Work instruction:
Copy each line from the entries that the word "CURSO" appears in.

[Data excerpts]
-=-=-=-=-

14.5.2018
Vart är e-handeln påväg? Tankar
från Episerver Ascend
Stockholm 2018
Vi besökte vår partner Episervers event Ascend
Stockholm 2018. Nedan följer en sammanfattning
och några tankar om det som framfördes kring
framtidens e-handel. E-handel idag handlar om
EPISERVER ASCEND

-=-=-=-=-

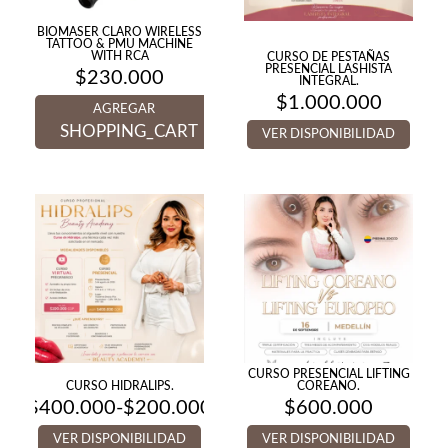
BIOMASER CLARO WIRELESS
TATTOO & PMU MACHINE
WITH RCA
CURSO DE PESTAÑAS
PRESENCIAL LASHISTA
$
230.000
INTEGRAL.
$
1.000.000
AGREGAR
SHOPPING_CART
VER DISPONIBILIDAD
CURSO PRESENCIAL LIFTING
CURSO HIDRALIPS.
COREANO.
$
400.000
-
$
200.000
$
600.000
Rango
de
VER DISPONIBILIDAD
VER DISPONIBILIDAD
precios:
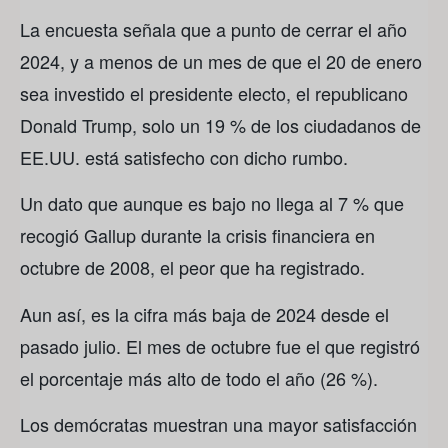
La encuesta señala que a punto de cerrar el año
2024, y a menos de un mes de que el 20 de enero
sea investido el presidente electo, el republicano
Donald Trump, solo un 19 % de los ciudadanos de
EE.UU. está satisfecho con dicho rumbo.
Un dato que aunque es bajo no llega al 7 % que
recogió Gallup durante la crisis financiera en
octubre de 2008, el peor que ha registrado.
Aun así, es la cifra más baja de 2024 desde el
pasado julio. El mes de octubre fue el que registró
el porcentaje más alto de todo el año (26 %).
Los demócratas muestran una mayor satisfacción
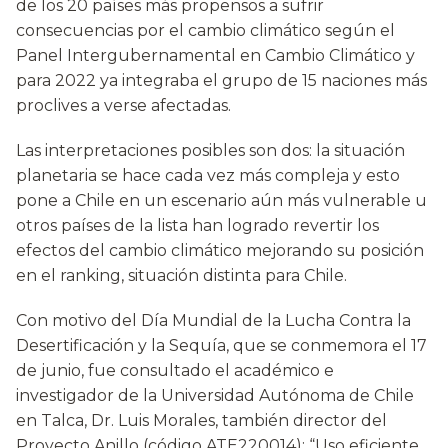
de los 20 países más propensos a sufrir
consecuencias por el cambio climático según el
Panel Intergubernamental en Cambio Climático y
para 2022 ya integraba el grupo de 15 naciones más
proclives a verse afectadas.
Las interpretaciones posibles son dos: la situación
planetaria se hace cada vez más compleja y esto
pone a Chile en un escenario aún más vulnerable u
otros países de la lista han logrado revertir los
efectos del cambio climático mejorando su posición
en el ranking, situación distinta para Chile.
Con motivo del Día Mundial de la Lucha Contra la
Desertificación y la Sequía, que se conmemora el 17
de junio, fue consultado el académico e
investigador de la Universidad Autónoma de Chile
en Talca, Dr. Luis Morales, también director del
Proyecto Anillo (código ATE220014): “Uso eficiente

-=-=-=-=-

Answer to this problem:
CURSO DE PESTAÑAS
CURSO PRESENCIAL LIFTING
CURSO HIDRALIPS.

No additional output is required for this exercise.